There are several common fields in the Mental Health and Addictions Provincial Dataset and OCAN 3.0, but they are different enough that staff had to enter information twice. In response to sector feedback, a new version of OCAN is available. OCAN 4.0 aligns the common fields in the dataset and OCAN to reduce the administrative burden of duplicate data entry. Staff would enter the information once and it would populate both PDS and OCAN.                 

Organizations are making good use of the client characteristic/demographic data from OCAN reports, so we want it to remain in OCAN as the PDS continues to develop.

One of the goals of the CoI is to identify and implement ways to improve the completion rate of the self-assessment portion of OCAN. Can you tell us more about this work and why you're undertaking it?

One of the reasons the OCAN was originally selected for use in the Ontario community mental health sector was because it has a self-assessment component. This part of the instrument gives clients a voice, allowing them to identify their most pressing areas of need.

Service users can choose whether they want to complete the self-assessment portion of the OCAN. So, we want to ensure that the right information and supports are being provided to clients when they’re making this decision. The OCAN Community of Interest formed a quality improvement working group that includes people with lived/living experience. The aim of this group is to look at the data and understand how often the self-assessment is being completed and the approaches organizations are taking to support clients in completing it.

Our aim is to better understand what are the barriers to completion, learn from other organizations, and share innovative ideas and strategies to ensure clients receive the support they need in a way that benefits them. We hope that our initiative will help increase the self-assessment completion rate.

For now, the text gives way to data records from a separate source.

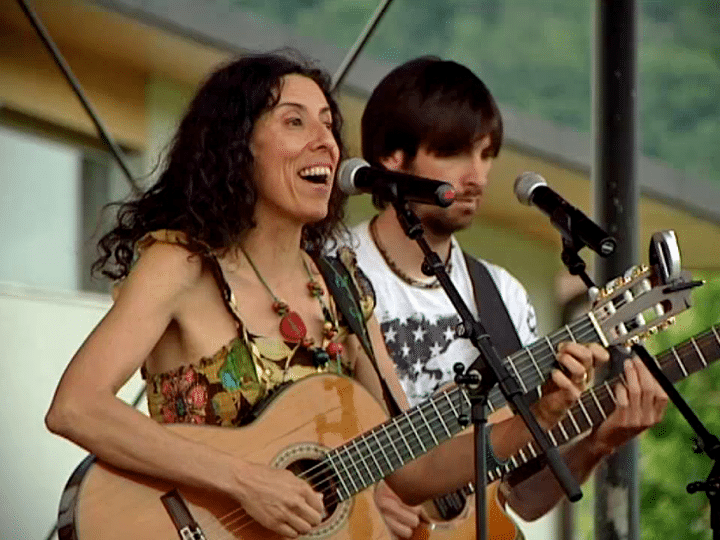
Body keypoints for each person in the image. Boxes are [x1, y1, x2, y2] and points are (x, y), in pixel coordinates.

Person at [45, 51, 596, 539]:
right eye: (294, 121)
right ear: (238, 145)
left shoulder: (343, 288)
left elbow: (412, 466)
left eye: (329, 125)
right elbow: (76, 407)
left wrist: (538, 418)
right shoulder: (183, 264)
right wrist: (245, 481)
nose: (325, 142)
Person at [350, 56, 668, 538]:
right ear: (392, 156)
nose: (477, 175)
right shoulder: (327, 272)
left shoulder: (500, 295)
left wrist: (598, 444)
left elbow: (519, 498)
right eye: (455, 152)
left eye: (486, 154)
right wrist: (362, 495)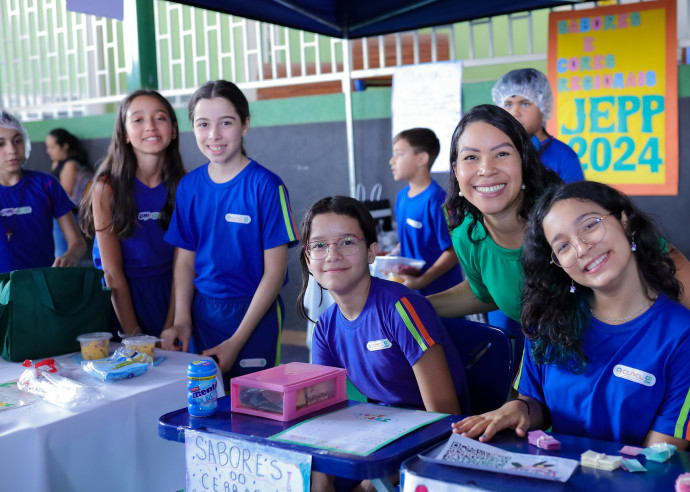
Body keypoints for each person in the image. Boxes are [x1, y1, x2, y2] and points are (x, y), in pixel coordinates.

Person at [428, 104, 690, 394]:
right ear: (456, 170)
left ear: (523, 160)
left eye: (501, 153)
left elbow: (665, 256)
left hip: (635, 367)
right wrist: (407, 302)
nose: (486, 169)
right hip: (561, 376)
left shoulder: (565, 216)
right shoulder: (467, 234)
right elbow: (488, 293)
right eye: (471, 158)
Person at [453, 180, 690, 452]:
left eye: (590, 225)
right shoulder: (547, 322)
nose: (581, 248)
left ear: (625, 222)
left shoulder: (687, 337)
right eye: (563, 246)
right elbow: (537, 403)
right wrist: (518, 408)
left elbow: (660, 456)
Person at [297, 195, 467, 491]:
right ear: (308, 258)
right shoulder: (325, 327)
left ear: (372, 252)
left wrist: (377, 478)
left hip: (431, 441)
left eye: (347, 242)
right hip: (378, 435)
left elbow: (444, 418)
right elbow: (324, 420)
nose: (332, 254)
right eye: (319, 245)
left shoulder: (401, 308)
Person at [161, 80, 299, 383]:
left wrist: (236, 342)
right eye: (203, 124)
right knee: (204, 406)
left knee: (257, 406)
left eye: (226, 122)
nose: (214, 135)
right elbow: (184, 262)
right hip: (203, 315)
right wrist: (182, 320)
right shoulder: (189, 187)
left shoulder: (266, 185)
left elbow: (274, 274)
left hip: (254, 315)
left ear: (245, 125)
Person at [79, 90, 186, 337]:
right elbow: (112, 272)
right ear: (125, 134)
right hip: (122, 300)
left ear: (174, 129)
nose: (150, 126)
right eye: (138, 120)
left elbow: (183, 266)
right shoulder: (106, 188)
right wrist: (134, 334)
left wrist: (172, 326)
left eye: (160, 118)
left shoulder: (185, 186)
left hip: (175, 297)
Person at [0, 110, 86, 273]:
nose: (12, 150)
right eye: (1, 144)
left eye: (17, 141)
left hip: (42, 287)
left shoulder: (46, 185)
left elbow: (77, 241)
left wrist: (71, 255)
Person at [390, 128, 463, 295]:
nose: (391, 161)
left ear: (422, 158)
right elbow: (408, 240)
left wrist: (422, 281)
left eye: (399, 154)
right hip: (411, 291)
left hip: (441, 294)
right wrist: (391, 256)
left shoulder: (438, 199)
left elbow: (454, 251)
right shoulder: (402, 196)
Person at [492, 68, 585, 183]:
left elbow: (575, 200)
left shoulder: (565, 157)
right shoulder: (498, 152)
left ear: (544, 106)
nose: (515, 113)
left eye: (525, 104)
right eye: (508, 105)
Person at [46, 128, 94, 257]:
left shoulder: (70, 165)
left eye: (52, 147)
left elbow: (63, 194)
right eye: (48, 147)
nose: (48, 151)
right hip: (63, 214)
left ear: (65, 146)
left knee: (62, 254)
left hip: (69, 215)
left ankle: (63, 276)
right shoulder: (58, 164)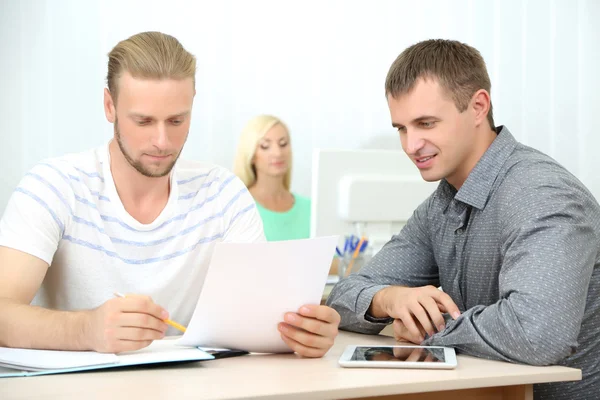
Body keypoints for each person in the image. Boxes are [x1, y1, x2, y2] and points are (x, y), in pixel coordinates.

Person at [0, 31, 339, 358]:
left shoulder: (222, 193)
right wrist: (84, 329)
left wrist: (303, 332)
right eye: (144, 121)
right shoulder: (54, 186)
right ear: (109, 106)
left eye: (176, 120)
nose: (162, 141)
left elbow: (263, 318)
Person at [326, 39, 600, 399]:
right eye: (402, 128)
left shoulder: (542, 194)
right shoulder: (441, 203)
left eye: (426, 123)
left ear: (477, 107)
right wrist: (389, 299)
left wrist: (429, 327)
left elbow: (539, 333)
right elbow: (342, 298)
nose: (411, 145)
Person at [233, 115, 311, 241]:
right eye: (265, 146)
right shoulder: (239, 206)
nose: (277, 153)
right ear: (251, 154)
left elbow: (332, 258)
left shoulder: (310, 209)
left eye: (283, 144)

Can you tell us about the updates to the OCAN reports and what is the purpose of this work?

Organizations currently have access to the IAR report portal. These reports were developed a number of years ago so some work is being done to develop these further. An exciting part of this work is that one of the CoI members, Frank Sirotich, Chief Research Officer at the Canadian Mental Health Association, Toronto, has led a research project called the Mental Health Quality Indicators Study. The research team used OCAN data to develop new reports and invited 17 organizations from across the province that use OCAN data to provide feedback on which reports were most useful for program planning and quality improvement.

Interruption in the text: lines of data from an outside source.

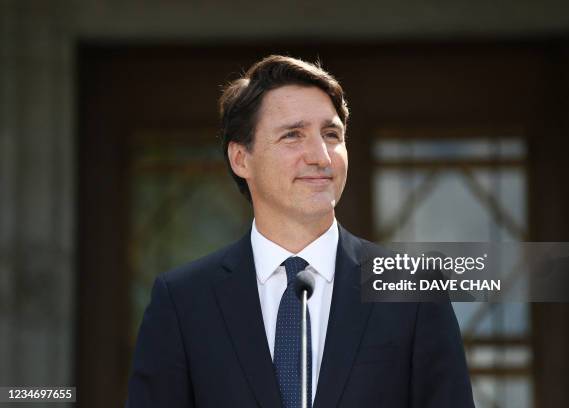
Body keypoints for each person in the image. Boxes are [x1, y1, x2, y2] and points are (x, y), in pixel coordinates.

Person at [126, 55, 475, 407]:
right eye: (293, 135)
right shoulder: (183, 301)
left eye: (331, 134)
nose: (321, 156)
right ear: (241, 159)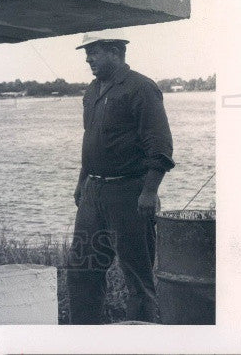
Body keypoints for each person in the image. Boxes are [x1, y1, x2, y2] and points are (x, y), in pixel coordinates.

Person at [66, 32, 174, 324]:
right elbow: (92, 142)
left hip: (130, 193)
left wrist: (149, 192)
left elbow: (160, 147)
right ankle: (83, 340)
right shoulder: (92, 90)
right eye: (87, 53)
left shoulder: (141, 88)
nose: (88, 59)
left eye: (94, 52)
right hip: (93, 192)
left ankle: (142, 341)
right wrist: (81, 182)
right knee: (82, 270)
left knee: (137, 277)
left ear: (115, 52)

Based on the feedback provided by study participants, the IAR team is making the preferred reports available in the IAR portal. There will be more news to follow on that and the community of interest will be a big help in the next stage of this work. Down the line, we want to provide organizations that work with these reports with some data literacy sessions and support organizations on how best to make use of these reports.

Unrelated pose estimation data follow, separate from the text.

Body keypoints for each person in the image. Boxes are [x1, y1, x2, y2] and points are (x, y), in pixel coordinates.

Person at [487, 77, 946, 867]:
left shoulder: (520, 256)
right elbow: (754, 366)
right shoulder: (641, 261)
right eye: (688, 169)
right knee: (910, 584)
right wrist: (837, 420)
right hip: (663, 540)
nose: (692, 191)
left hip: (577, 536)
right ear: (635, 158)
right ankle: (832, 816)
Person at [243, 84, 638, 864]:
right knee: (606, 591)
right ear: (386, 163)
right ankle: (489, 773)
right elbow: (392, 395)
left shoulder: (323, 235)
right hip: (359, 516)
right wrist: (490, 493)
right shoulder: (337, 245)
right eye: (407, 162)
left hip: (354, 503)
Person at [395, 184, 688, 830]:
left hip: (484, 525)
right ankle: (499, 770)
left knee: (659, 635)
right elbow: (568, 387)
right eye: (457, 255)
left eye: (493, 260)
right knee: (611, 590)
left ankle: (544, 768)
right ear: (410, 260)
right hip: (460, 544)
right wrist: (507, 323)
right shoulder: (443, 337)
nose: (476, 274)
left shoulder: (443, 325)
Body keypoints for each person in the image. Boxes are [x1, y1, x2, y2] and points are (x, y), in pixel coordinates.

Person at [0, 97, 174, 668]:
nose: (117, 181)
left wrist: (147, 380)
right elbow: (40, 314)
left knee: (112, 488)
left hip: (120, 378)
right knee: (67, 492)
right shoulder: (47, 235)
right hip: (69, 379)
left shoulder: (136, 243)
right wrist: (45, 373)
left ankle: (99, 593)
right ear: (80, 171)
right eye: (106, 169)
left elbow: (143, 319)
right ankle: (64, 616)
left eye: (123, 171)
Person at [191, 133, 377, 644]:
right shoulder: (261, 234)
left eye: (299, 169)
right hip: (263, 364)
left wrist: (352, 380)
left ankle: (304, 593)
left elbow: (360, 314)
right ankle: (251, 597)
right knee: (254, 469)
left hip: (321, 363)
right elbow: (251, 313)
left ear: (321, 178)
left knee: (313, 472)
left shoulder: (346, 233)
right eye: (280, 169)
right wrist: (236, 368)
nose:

This is exciting work because it originated from direct sector feedback, and we’re driving the report development work forward based on that. If any organizations using the OCAN are not aware of existing reports and would like assistance accessing them, they can email OH-DE-IAR-program@ontariohealth.ca.

What’s next for the OCAN?

I am very happy that the OCAN Community of Interest is providing great feedback and working to input recommendations. That work will continue and I can see our membership in the community of interest expanding. Another thing will be version updating. The OCAN is based on the Camberwell Assessment of Need, an internationally used evidence-based assessment developed in the United Kingdom. The next version of OCAN will include the most current version of the Camberwell Assessment of Need. Feedback continues to be gathered from the sector for future versions of OCAN, to focus on information that is most useful to service users, organizations, and regions.